TASK INPUTS:
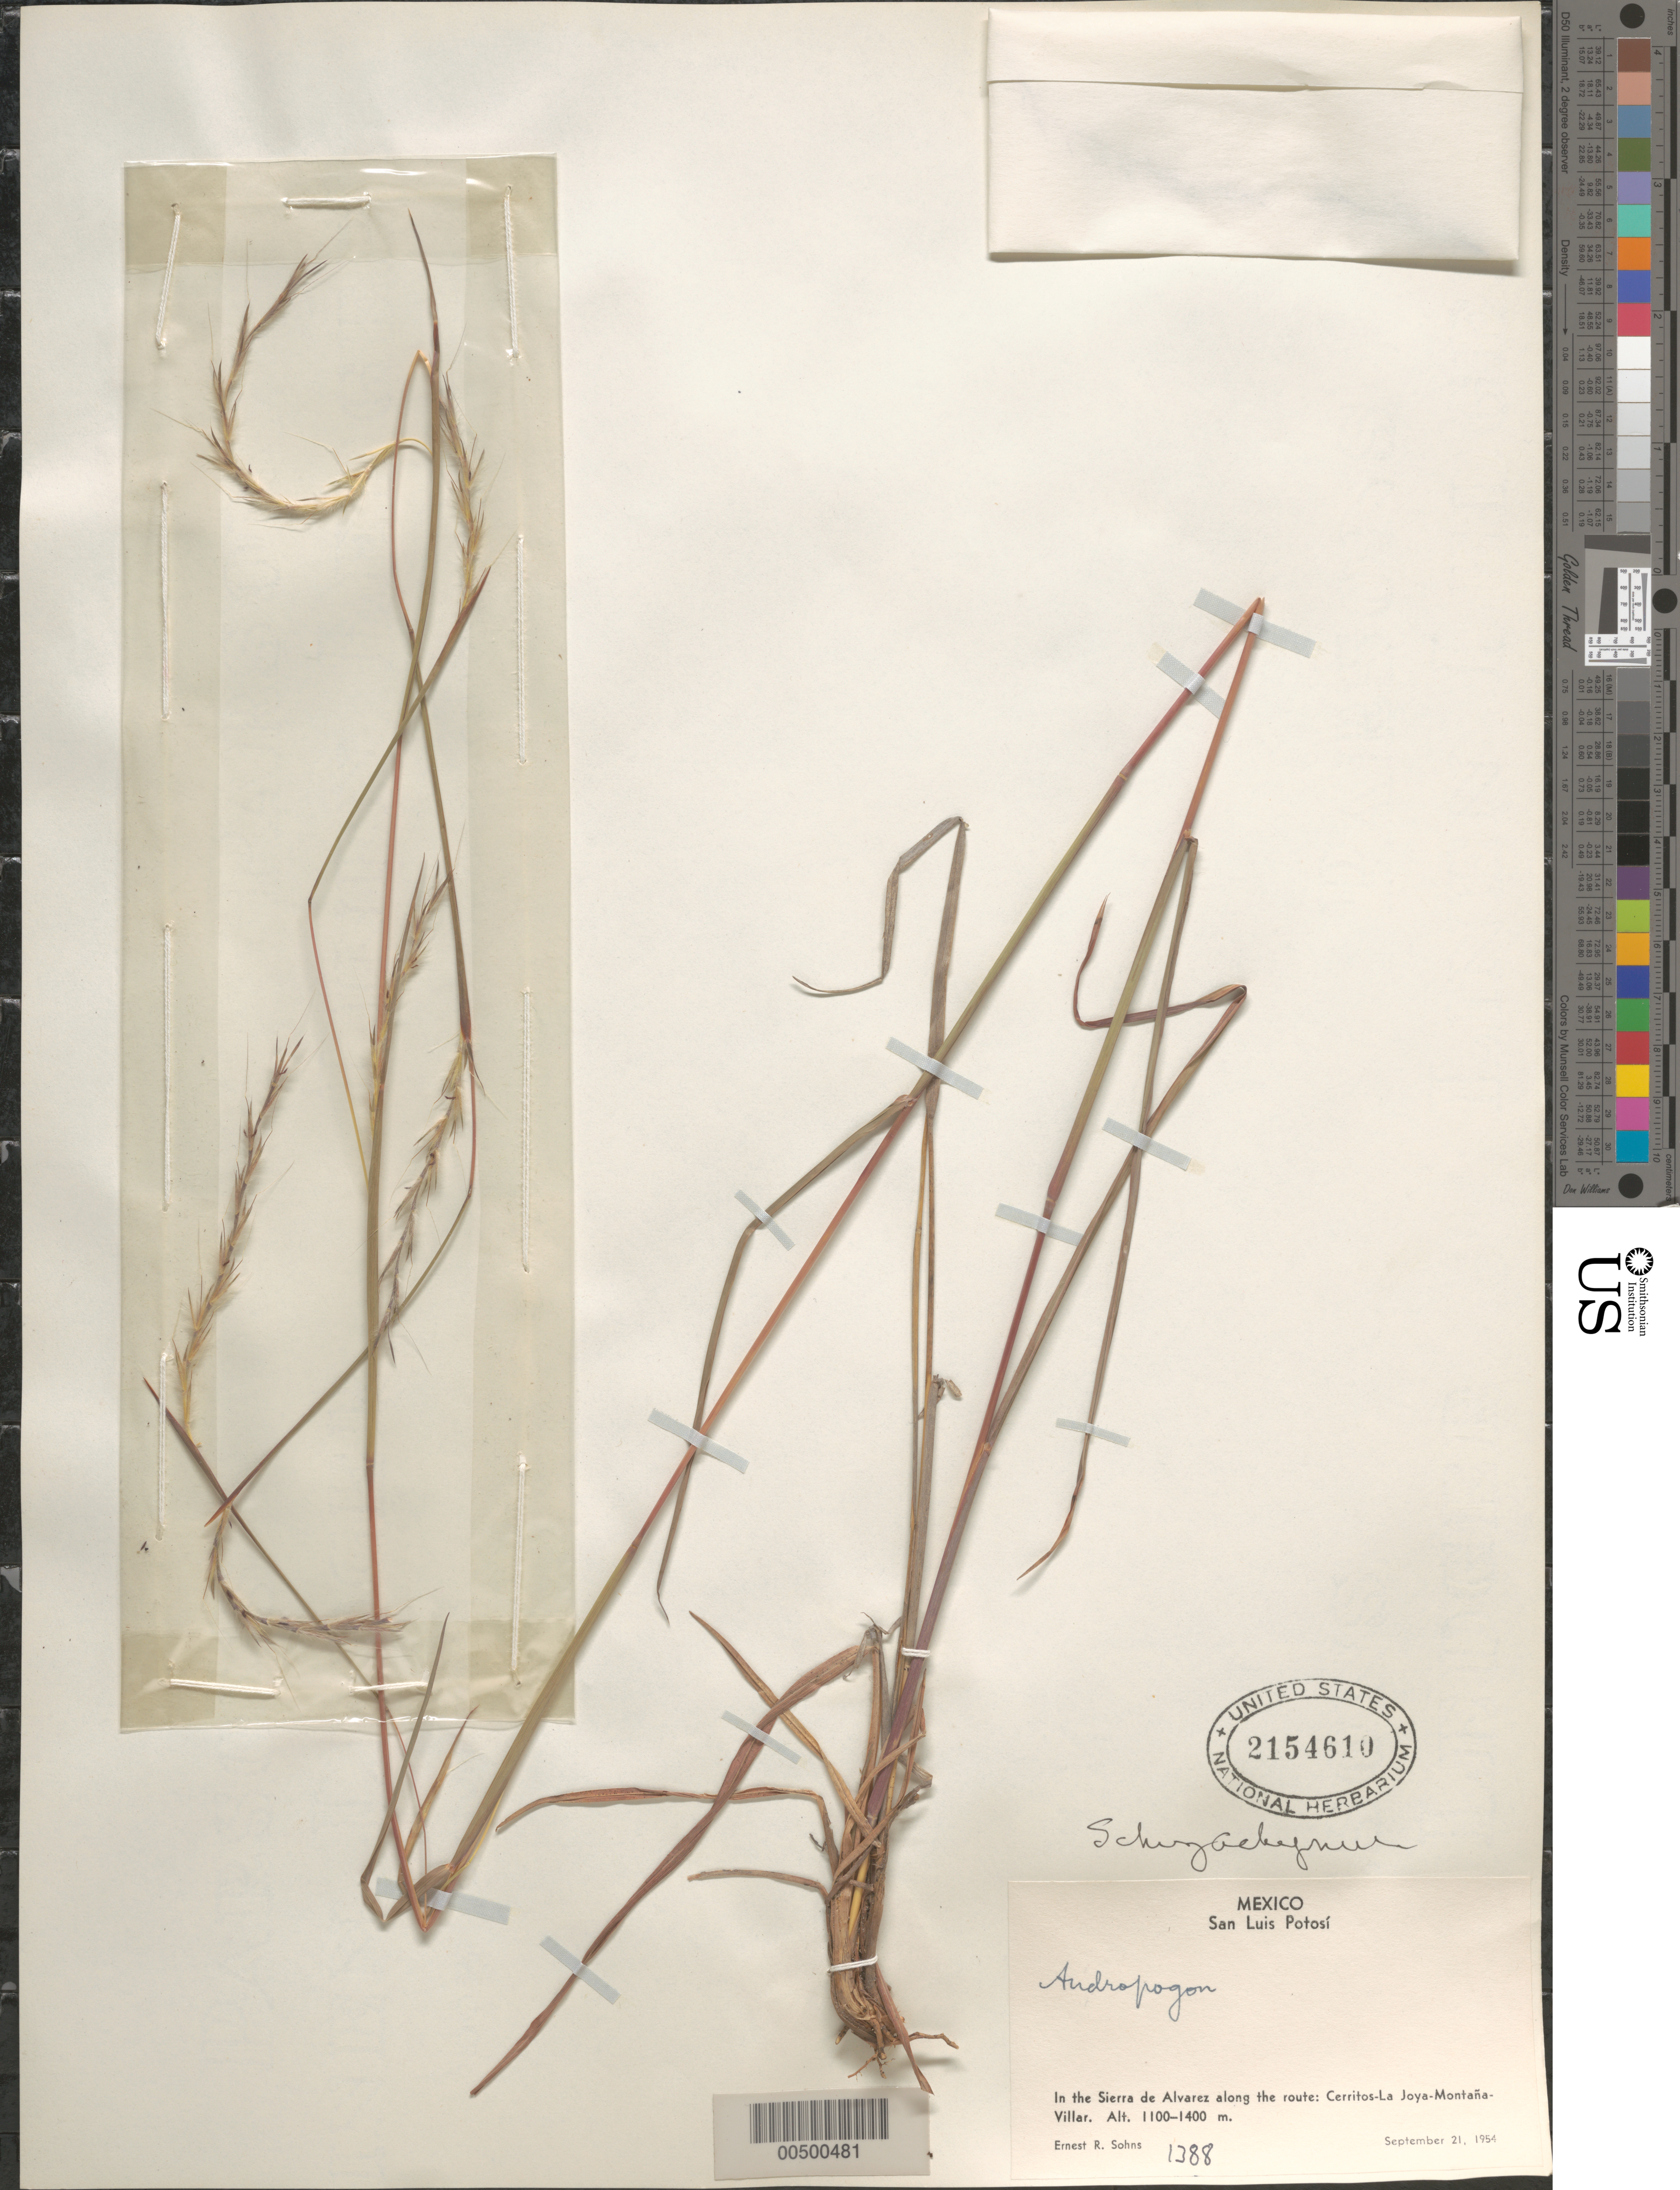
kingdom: Plantae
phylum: Tracheophyta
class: Liliopsida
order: Poales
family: Poaceae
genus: Schizachyrium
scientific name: Schizachyrium sp.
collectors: E. R. Sohns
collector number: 1388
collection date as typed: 21 Sep 1954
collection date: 1954-09-21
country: Mexico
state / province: San Luis Potosi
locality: In the Sierra de Alvarez along the route: Cerritos-La Joya-Montaña-Villar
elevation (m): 1100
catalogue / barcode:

TASK DETAILS:
Convert the data above into a Markdown table with the columns Row and Line, numbering rows consecutively from 1. Leave out blank lines and the pictures.

FINAL ANSWER:
| Row | Line |
|---|---|
| 1 | kingdom: Plantae |
| 2 | phylum: Tracheophyta |
| 3 | class: Liliopsida |
| 4 | order: Poales |
| 5 | family: Poaceae |
| 6 | genus: Schizachyrium |
| 7 | scientific name: Schizachyrium sp. |
| 8 | collectors: E. R. Sohns |
| 9 | collector number: 1388 |
| 10 | collection date as typed: 21 Sep 1954 |
| 11 | collection date: 1954-09-21 |
| 12 | country: Mexico |
| 13 | state / province: San Luis Potosi |
| 14 | locality: In the Sierra de Alvarez along the route: Cerritos-La Joya-Montaña-Villar |
| 15 | elevation (m): 1100 |
| 16 | catalogue / barcode: |